Qui sont les majeurs protégés ?

L'Observatoire national des populations « majeurs protégés » de l'UNAF (Union nationale des associations familiales) publie son rapport annuel. Les personnes âgées de plus de soixante ans représentent 35% des majeurs protégés. Les personnes de plus de quatre-vingts ans sous protection juridique sont sur-représentées par rapport à la population française du même âge. Plus de la moitié des personnes sous tutelle sont âgées de soixante ans et plus. Plus d'une personne sur deux est célibataire. Quatre sur dix vivent en appartement, et deux sur dix en maison de retraite. La population des majeurs protégés a vieilli de trois ans sur une période de sept ans.

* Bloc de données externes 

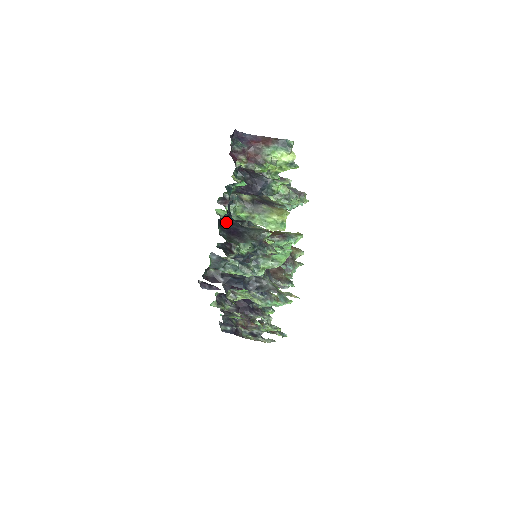
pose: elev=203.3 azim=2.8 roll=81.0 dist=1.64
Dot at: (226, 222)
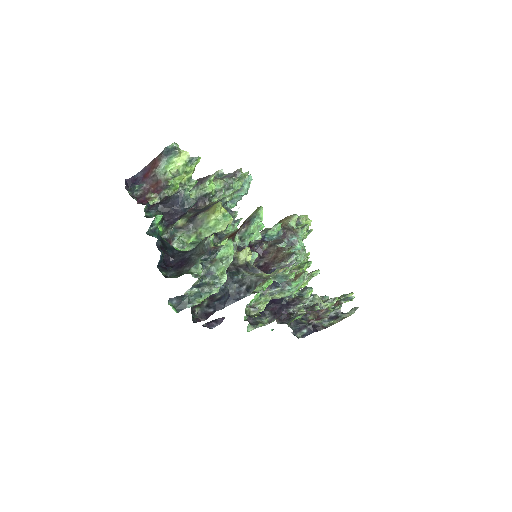
Dot at: (172, 260)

Les personnes majeures protégées dont la mesure de protection a été subdéléguée par l'Etat à une UDAF (Union départementale des associations familiales) sont relativement démunies. Plus d'un tiers reçoivent une pension de retraite moyenne de 11 800 euros par an. Les trois principales sources de revenus liés à la redistribution sont l'aide au logement (60% des majeurs protégés), l'allocation adulte handicapé (AAH) et l'allocation personnalisée d'autonomie (APA), dont bénéficient 40% des majeurs protégés de plus de soixante ans). 85% des majeurs protégés ne possèdent aucun patrimoine immobilier. Seuls 8% des majeurs protégés sont propriétaires de leur résidence principale. Moins de 6% d'entre eux sont surendettés. Le montant annuel des dépenses est de 6 300 euros pour le logement, 3 500 euros pour la consommation et 630 euros d'assurance. Un majeur protégé sur cinq a eu recours en 2008 à une aide à domicile payante.

Union nationale des associations familiales. Synthèse du rapport ONPMP 2008, janvier 2010.

Société de dé-liaison

« La continuelle réduction de la personne à son statut d'individu brise le lien social et tend à nous faire vivre dans une société de dé-liaison. Souffrant ensemble mais isolément », écrit le sociologue Michel Billé.

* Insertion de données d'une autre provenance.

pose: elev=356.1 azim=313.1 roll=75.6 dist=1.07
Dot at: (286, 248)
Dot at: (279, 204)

AD-PA, novembre-décembre 2009.

Déni

Pour le neurologue Christian Derouesné, professeur émérite à l'Université Paris-VI, le fait qu'une personne atteinte de lésions cérébrales méconnaisse ses troubles ou nie être malade peut constituer une mesure de protection contre un événement traumatisant, mais peut à l'inverse avoir des conséquences négatives pour la personne et sa prise en charge thérapeutique. Cette méconnaissance est souvent partielle et coexiste avec un certain degré de connaissance implicite. Pour le Professeur Derouesné, l'opposition entre conception neurologique (anosognosie : absence de conscience de la maladie) et psychopathologie (déni) devrat être remplacée par une approche intégrative prenant systématiquement en compte les différentes dimensions (neurologique, neuropsychologique, psychopathologique et psychosociale) impliquées dans ce mécanisme de la méconnaissance, afin de mieux adapter la réponse thérapeutique.

Psychol Neuropsychiatr Vieil. Derouesné C. La méconnaisssance de la maladie ou de ses conséquences dans les affections cérébrales : un phénomène complexe et multi-dimensionnel. Décembre 2009.

Statut de vulnérabilité

Pour Clémence Lacour, docteur en droit et attachée d'enseignement et de recherche à l'université des Sciences sociales de Toulouse 1 Capitole (centre de droit privé EA 1920), un statut protecteur de la vulnérabilité commence à se dessiner en droit. Le développement des règles protectrices des personnes vulnérables a toutefois une incidence sur la condition civile des personnes âgées affaiblies. Il s'accompagne en effet d'un recul de leur liberté individuelle en matière personnelle et d'une fragilisation de leur capacité juridique au plan civil, ce qui compromet leur autonomie.

Gérontologie et société. Lacour C. La personne âgée vulnérable : entre autonomie et protection. Décembre 2009.

Vieillissement et identité : approches psychosociales

Marianna Danko et Christiane Arnaud, du département d'ingénierie sociale, et le Professeur Marie-Christine Gély-Nargeau, de l'équipe de psychopathologie, handicap et société de l'Université Paul-Valéry - Montpellier 3, proposent une synthèse des méthodes psychosociales étudiant l'identité des personnes âgées vieillissantes en relation avec l'environnement. Le corps est un marqueur identitaire ressenti par le sujet. L'adaptation identitaire des sujets âgés se fait en fonction de leur groupe d'âge et de la place qui leur est accordée par la société. Elle fait appel, soit à la construction d'un nouveau concept de soi, soit à des dimensions inexploitées du « soi » existant.

Psychol Neuropsychiatr Vieil. Danko M et al. Concept d'identité et sujets âgés : perspectives psychosociales. Décembre 2009.